India’s Smart Cities Mission, launched in 2016 by Prime Minister Narendra Modi, is one of India’s most ambitious and exciting projects in urban design and planning. Despite being spoken about time and time again, if asked, most Indian citizens would be unable to articulate what a ‘smart city’ is. The Smart Cities Mission Statement speaks of developing an entire urban eco-system with comprehensive institutional, physical, social, and economic infrastructure – but there is no clear process or design of a city in India that guarantees this ambitious goal. Interpreting what such comprehensive infrastructure would look like or be composed of is still unknown; it is only understood that it should be geared towards providing for the needs and aspirations of these cities’ citizens. A data analytics driven approach might be the missing key that can unlock what these needs and aspirations are, and how best they should be catered to.
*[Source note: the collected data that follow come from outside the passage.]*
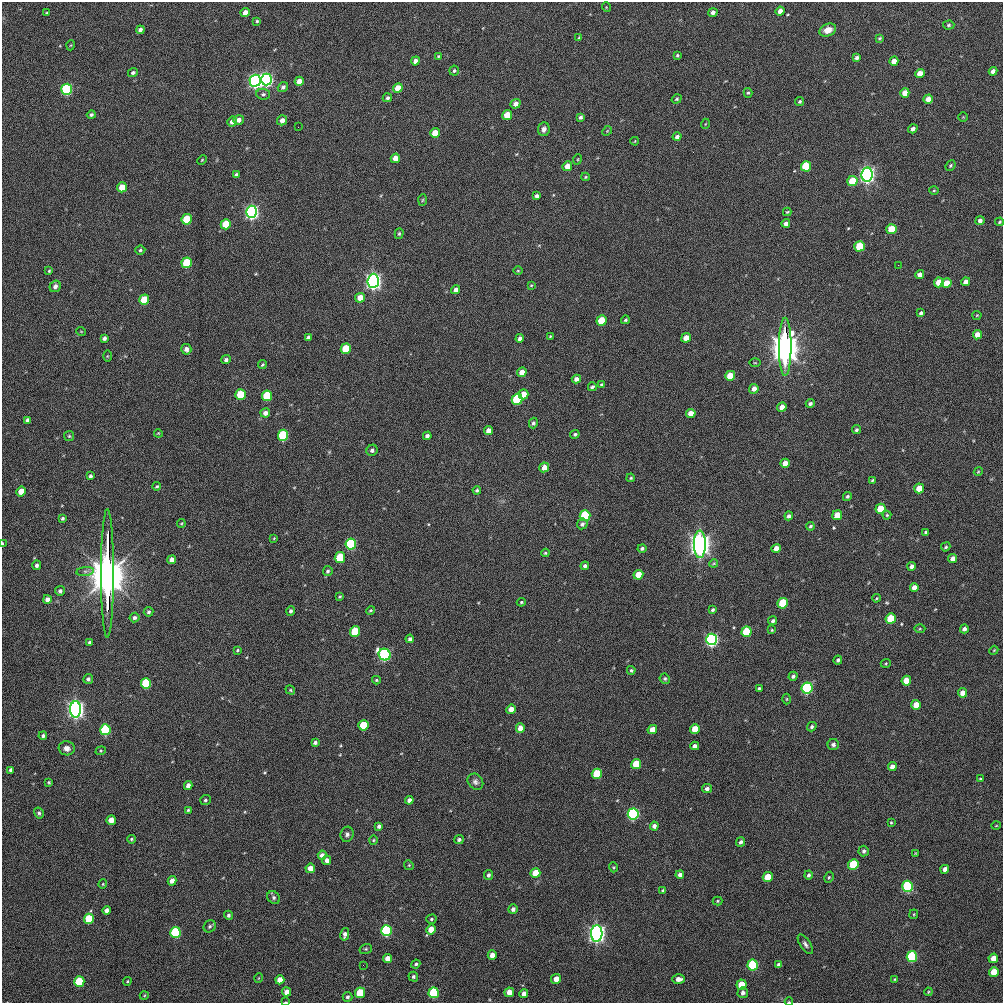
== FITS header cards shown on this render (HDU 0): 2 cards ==
NAXIS1  =                 1001
NAXIS2  =                 1001

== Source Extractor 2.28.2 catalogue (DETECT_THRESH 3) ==
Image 1001 x 1001 px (HDU 0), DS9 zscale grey, 1 PNG px = 1 image px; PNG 1005 x 1005 px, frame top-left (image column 1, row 1001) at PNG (2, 2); each listed source drawn as its Kron ellipse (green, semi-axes under 4 px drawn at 4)
Background 382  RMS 16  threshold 46.9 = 3 sigma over >= 5 px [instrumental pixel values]
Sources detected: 313; all 313 listed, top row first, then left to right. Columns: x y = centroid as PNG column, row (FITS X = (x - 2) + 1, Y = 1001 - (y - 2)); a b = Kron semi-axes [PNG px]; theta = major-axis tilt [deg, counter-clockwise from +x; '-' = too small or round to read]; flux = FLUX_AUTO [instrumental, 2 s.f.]
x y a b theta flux
606 7 5 3 - 8.1e+02
780 11 4 4 - 6.5e+03
713 12 5 4 - 3.9e+03
47 13 4 3 - 1.1e+03
245 13 5 4 - 8.5e+03
257 21 4 3 - 1.3e+03
949 25 6 4 2 1.7e+03
140 30 4 4 - 3.2e+03
828 30 9 6 22 9.4e+03
579 38 4 3 - 1.1e+03
880 38 4 3 - 1.2e+03
71 45 5 3 - 8.8e+02
677 55 4 3 - 1.4e+03
438 56 4 3 - 1.2e+03
857 58 4 3 - 2.7e+03
415 61 4 4 - 5.2e+03
894 61 5 4 - 9.1e+03
454 71 5 5 - 2.1e+03
993 71 4 4 - 5.1e+03
133 73 5 4 - 2.8e+03
920 73 5 4 - 1.3e+04
266 79 6 5 - 4.7e+05
255 81 6 5 - 5.2e+05
299 81 4 4 - 7.0e+03
283 87 5 4 - 2.9e+03
398 88 5 4 - 1.9e+04
67 89 5 5 - 1.9e+05
748 93 5 4 - 1.5e+03
905 93 5 4 - 1.1e+04
263 94 7 5 -8 2.5e+03
387 98 5 4 - 2.1e+03
677 99 5 4 - 1.5e+03
928 99 5 4 - 8.1e+03
800 101 5 4 - 1.6e+03
516 104 5 4 - 6.2e+03
91 115 4 4 - 2.2e+03
507 115 5 4 - 2.3e+04
580 117 4 3 - 2.1e+03
963 117 4 4 - 8.1e+02
239 120 5 5 - 5.1e+03
282 120 5 5 - 5.6e+03
232 122 5 5 - 4.6e+03
705 124 5 3 - 7.7e+02
298 127 2 2 - 5.4e+03
544 129 7 5 82 4.2e+03
913 129 5 4 - 4.2e+03
607 131 5 4 - 9.8e+02
435 133 5 5 - 1.7e+04
677 137 4 4 - 3.1e+03
635 141 4 2 - 7.1e+02
395 158 5 4 - 1.0e+04
578 159 5 3 - 9.6e+02
202 160 5 3 - 9.3e+02
950 165 5 4 - 1.5e+03
567 166 5 4 - 1.1e+04
806 166 5 5 - 5.8e+04
236 174 3 3 - 1.6e+03
867 175 7 5 81 9.3e+05
585 177 4 4 - 1.2e+03
852 181 5 5 - 3.0e+04
122 187 5 5 - 1.8e+04
934 191 5 3 - 1.1e+03
537 196 4 3 - 3.4e+03
422 200 6 4 87 1.2e+03
252 212 6 5 - 5.8e+05
787 212 4 4 - 1.1e+03
187 219 5 5 - 6.1e+04
980 221 5 4 - 3.8e+03
1000 222 4 3 - 1.3e+03
786 223 4 4 - 4.3e+03
226 224 5 5 - 3.3e+04
891 229 5 5 - 3.0e+04
399 234 5 4 - 1.5e+03
859 246 5 5 - 4.4e+04
140 250 5 4 - 1.8e+03
187 263 5 5 - 6.7e+04
898 265 2 2 - 1.1e+04
49 271 4 4 - 1.3e+03
518 271 4 3 - 9.3e+02
920 275 4 4 - 4.8e+03
373 281 7 5 85 9.6e+05
939 282 5 4 - 1.6e+04
966 282 4 4 - 6.5e+03
946 283 5 4 - 1.6e+04
531 285 4 3 - 1.1e+03
55 286 6 5 - 4.5e+03
456 290 5 4 - 4.5e+03
360 298 5 4 - 1.2e+04
144 300 5 5 - 3.6e+04
921 313 4 4 - 2.5e+03
977 315 4 4 - 1.1e+03
625 320 4 3 - 1.5e+03
601 321 5 5 - 3.7e+04
81 331 5 3 - 7.9e+02
977 335 5 4 - 9.0e+03
550 336 4 3 - 1.0e+03
308 337 4 4 - 3.3e+03
104 338 4 3 - 3.1e+03
520 338 4 4 - 3.7e+03
686 338 5 4 - 1.2e+04
785 347 29 6 90 5.6e+06
186 349 5 5 - 3.9e+03
346 349 5 5 - 4.4e+04
107 356 5 3 - 9.9e+02
226 360 5 4 - 2.8e+03
755 363 6 4 -1 1.2e+03
262 365 4 3 - 1.6e+03
522 372 5 4 - 8.4e+03
730 376 5 5 - 2.7e+04
576 379 5 4 - 5.1e+03
602 385 4 4 - 2.0e+03
592 387 4 3 - 2.1e+03
754 389 5 4 - 6.2e+03
240 394 5 5 - 4.6e+04
523 394 5 5 - 1.6e+04
267 396 5 5 - 7.0e+04
517 399 5 5 - 9.2e+04
810 403 4 4 - 2.4e+03
782 407 5 4 - 9.3e+03
265 413 5 4 - 5.4e+03
691 413 5 4 - 1.0e+04
28 420 4 4 - 4.5e+03
533 423 5 4 - 2.3e+03
856 430 4 4 - 1.9e+03
489 431 5 4 - 8.4e+03
158 433 4 3 - 8.5e+02
575 434 5 4 - 2.0e+03
283 435 5 5 - 9.7e+04
69 436 5 5 - 1.3e+03
427 436 4 4 - 2.9e+03
372 450 6 5 - 3.2e+03
785 463 5 4 - 9.7e+03
544 467 5 4 - 1.0e+04
978 472 4 3 - 9.6e+02
90 476 4 3 - 2.1e+03
631 478 4 3 - 1.0e+03
872 480 3 3 - 1.3e+03
157 486 4 3 - 1.5e+03
919 488 5 4 - 2.0e+04
477 490 4 3 - 1.7e+03
21 491 5 4 - 1.5e+04
847 496 5 4 - 2.0e+03
880 509 5 5 - 2.5e+04
837 515 5 4 - 1.5e+04
887 515 4 4 - 1.3e+03
585 516 5 5 - 1.2e+05
789 516 4 3 - 3.2e+03
62 518 4 3 - 1.9e+03
181 523 4 3 - 9.5e+02
582 524 5 5 - 3.3e+03
810 526 4 3 - 1.6e+03
926 532 4 3 - 1.7e+03
274 538 4 3 - 9.2e+02
2 543 3 2 - 1.0e+03
351 544 5 5 - 1.3e+05
700 544 14 6 89 2.5e+06
946 547 5 3 - 1.6e+03
642 548 4 4 - 2.4e+03
776 548 5 4 - 6.6e+03
545 553 4 4 - 1.4e+03
340 557 5 5 - 5.9e+04
953 559 5 4 - 6.3e+03
172 560 4 4 - 6.4e+03
714 563 4 3 - 1.1e+03
37 565 5 4 - 2.9e+03
585 566 4 4 - 2.7e+03
912 566 4 4 - 4.4e+03
85 571 9 4 8 2.8e+03
328 571 5 4 - 2.1e+03
107 573 64 6 90 1.3e+07
638 575 5 4 - 2.1e+04
914 587 4 4 - 6.6e+03
60 591 5 5 - 3.4e+03
340 596 3 3 - 1.3e+03
876 598 4 3 - 9.3e+02
47 599 4 4 - 5.5e+03
521 602 4 3 - 1.2e+03
783 603 5 5 - 5.8e+04
370 610 4 4 - 1.4e+03
713 610 4 3 - 1.8e+03
291 611 5 4 - 2.4e+03
148 612 5 4 - 2.3e+03
134 618 5 5 - 2.8e+03
891 619 5 5 - 3.8e+04
773 621 5 4 - 2.3e+03
920 629 5 3 - 1.1e+03
964 629 4 4 - 3.5e+03
772 630 4 3 - 1.0e+03
355 632 5 5 - 5.8e+04
746 632 5 5 - 5.8e+04
410 639 4 4 - 2.7e+03
712 639 6 5 - 4.4e+05
89 642 3 3 - 1.7e+03
238 650 4 3 - 1.2e+03
994 650 4 3 - 8.9e+02
385 654 6 5 - 3.1e+05
838 660 4 3 - 2.0e+03
886 663 5 3 - 9.7e+02
631 670 4 4 - 1.5e+03
793 676 5 4 - 2.5e+03
88 679 5 5 - 2.9e+03
665 679 5 5 - 1.7e+03
376 680 4 3 - 1.3e+03
906 681 5 4 - 1.6e+04
146 684 5 5 - 9.5e+04
759 688 3 3 - 1.4e+03
807 688 5 5 - 2.2e+05
290 690 5 3 - 1.2e+03
962 693 4 4 - 7.3e+03
787 699 5 3 - 9.6e+02
916 705 5 4 - 1.3e+04
76 709 8 5 90 1.2e+06
511 709 5 4 - 9.2e+03
363 725 5 5 - 4.0e+04
812 727 5 4 - 1.9e+03
520 728 4 4 - 9.0e+03
652 729 5 4 - 1.1e+04
695 729 5 4 - 1.9e+04
105 730 5 5 - 1.3e+05
43 736 4 4 - 2.3e+03
315 743 4 4 - 2.6e+03
833 744 5 5 - 2.6e+03
695 746 4 4 - 3.6e+03
67 748 8 7 - 5.8e+03
101 751 5 4 - 1.4e+03
636 764 5 5 - 3.2e+04
892 767 4 4 - 6.3e+03
11 770 4 4 - 3.4e+03
597 774 5 5 - 6.0e+04
980 779 4 3 - 1.3e+03
49 782 4 3 - 1.2e+03
475 782 9 7 -51 3.6e+03
188 785 4 4 - 6.3e+03
707 789 5 4 - 3.3e+03
205 800 5 5 - 1.9e+03
409 800 4 4 - 4.0e+03
188 810 3 3 - 1.2e+03
39 813 5 4 - 2.0e+03
633 814 5 5 - 2.4e+05
111 820 5 4 - 1.0e+04
891 822 4 3 - 1.1e+03
379 826 4 4 - 3.0e+03
654 826 4 4 - 3.8e+03
996 826 4 3 - 8.2e+02
347 834 7 6 - 3.1e+03
131 839 4 3 - 1.4e+03
373 840 4 4 - 1.2e+03
459 840 4 4 - 2.2e+03
741 842 5 4 - 2.8e+03
864 851 5 5 - 2.2e+03
915 853 4 2 - 7.1e+02
322 855 4 4 - 5.2e+03
327 860 4 4 - 4.1e+03
409 865 5 4 - 1.3e+03
853 865 5 5 - 5.8e+04
613 867 5 3 - 1.1e+03
310 868 4 4 - 1.0e+04
945 869 4 4 - 5.8e+03
535 873 5 4 - 2.0e+04
488 875 5 4 - 2.4e+03
680 875 4 4 - 3.9e+03
809 875 4 4 - 2.2e+03
768 877 5 5 - 2.3e+04
829 877 6 4 62 1.5e+03
172 881 4 4 - 6.6e+03
103 884 4 4 - 1.1e+03
908 886 5 5 - 1.6e+05
663 891 4 3 - 2.0e+03
274 898 7 5 -48 2.3e+03
717 901 5 4 - 1.2e+03
513 909 5 4 - 3.4e+03
107 910 4 4 - 4.1e+03
914 914 5 4 - 1.1e+03
228 915 4 4 - 2.2e+03
89 919 5 5 - 4.4e+04
431 919 5 4 - 1.7e+03
210 926 6 5 - 2.1e+03
386 930 5 5 - 1.7e+05
431 930 5 4 - 1.5e+04
175 932 5 5 - 1.1e+05
597 933 8 5 87 1.3e+06
345 934 6 4 78 4.4e+03
805 944 11 5 -56 3.4e+03
366 949 6 5 - 1.6e+03
492 955 5 4 - 8.0e+03
912 957 5 5 - 1.3e+05
387 958 4 4 - 9.2e+03
993 958 5 4 - 9.6e+03
416 964 5 4 - 1.8e+03
363 965 2 2 - 4.2e+03
753 965 5 5 - 1.4e+05
778 965 4 4 - 2.3e+03
994 972 5 4 - 1.9e+04
413 977 5 4 - 1.9e+03
259 978 5 3 - 8.0e+02
556 979 5 5 - 9.5e+03
678 979 6 5 - 6.1e+03
895 979 4 3 - 1.2e+03
280 980 4 4 - 1.0e+04
127 981 4 4 - 1.0e+03
79 982 5 5 - 7.0e+04
741 985 5 5 - 2.3e+04
286 992 4 4 - 7.9e+03
509 992 5 4 - 1.1e+04
928 992 4 3 - 1.0e+03
360 993 5 5 - 4.4e+04
434 993 5 5 - 9.5e+04
743 993 5 5 - 3.9e+03
524 994 4 4 - 5.5e+03
144 996 4 3 - 9.1e+02
348 997 5 5 - 2.2e+03
286 1002 4 2 - 7.0e+02
789 1002 4 3 - 8.5e+02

When large data sets about human beings are collected, it gives insights into complex human behavior and patterns. While it is impossible to completely define ‘human needs and aspirations’ in the abstract, data and analytics can help provide clear and practical insights into design that can aid in assembling systems that cater to human needs better. Conventionally, urban design focused on presumptions about what human needs might be, and designing infrastructure to furnish these needs. Such presumptions are never absolutely accurate, and are often misplaced enough to create problems. Our cities are, at present, full of municipal programs that while being well-intentioned are unable to get the desired results simply because human behavior isn’t quite what people imagine. Traffic rules and their frequent violations are a good example of the same.
Plugging data analytics into this mix removes the presumptions in modern urban design. If urban planners have clear insights into human behavior at an aggregated level, they are better able to understand how best to provide residents with the services they need. Further, such data can reveal the priorities and desires of citizens. For example, how far should a marketplace be from a residential area? While proximity is convenient, the constant urban problems of crowding and parking negatively impact the quality of life of nearby residents. Keeping the commercial area too far makes it too remote and inconvenient. Having insights into what the ideal distance should be to keep everyone happy makes designing that much more intuitive, responsive, and efficient.
Urban design, especially of smart cities, depends substantially on being able to account for and prioritize between wide varieties of residents’ needs. The sheer volume of variables – from designing and allocating zones for schools, hospitals, police stations, and government offices, to setting up public information and grievance redressal systems would be impossible for any individual to manage. Large teams of designers are generally used for such large-scale projects, which make coordination difficult and leads to some asymmetry or the other. An analytics-based visualization tool based on large data sets and geo-mapping would allow urban designers to keep a macro-level view of the entire city’s design needs to ensure a comprehensive solution that accounts for all the needs of the citizens of these smart cities.
Even past the design stage, data analytics has huge applications to the functioning of smart cities. Many existing cities of developed countries have begun to use IoT technologies to collect data on traffic, pollution, waste management systems, crisis response, and criminal activities to create data sets and run analytics to deploy their resources more efficiently and effectively. By implementing such data collection systems in these upcoming smart cities, urban planners will ensure more responsive and efficient governance. This will optimize delivery of services to citizens while saving substantially on their tax dollars. For example, the Avon and Somerset Constabulary in the United Kingdom deployed Qlik’s data analytics platform and saved nearly £60 million while achieving better coordination and information sharing. Thanks to the highly-contextual real-time data which was analyzed and visualized in an easily consumable format, the Constabulary officers were able to respond to incidents faster and were better prepared, a point of difference that is extremely critical in high-risk situations. Suspect management also improved significantly, as Qlik helped officers in identifying and dealing with the top-thirty highest risk offenders in the region. Their success in capturing twenty-five of their ‘most wanted’ suspects from the area in a week highlights the effectiveness of the analytics solutions they used.
There are many such successes across the globe as governments have begun to recognize the benefits of using data analytics in civic services. Applying them to cities being built on the basis of these cues would only make these services more efficient. What India’s smart cities will end up looking like is anyone’s guess, given the nascent stage of operations and the many variables still to be determined. However, one thing seems adequately clear –data analytics will be the engine that will drive the development and the efficient running of the future home of India’s urban population.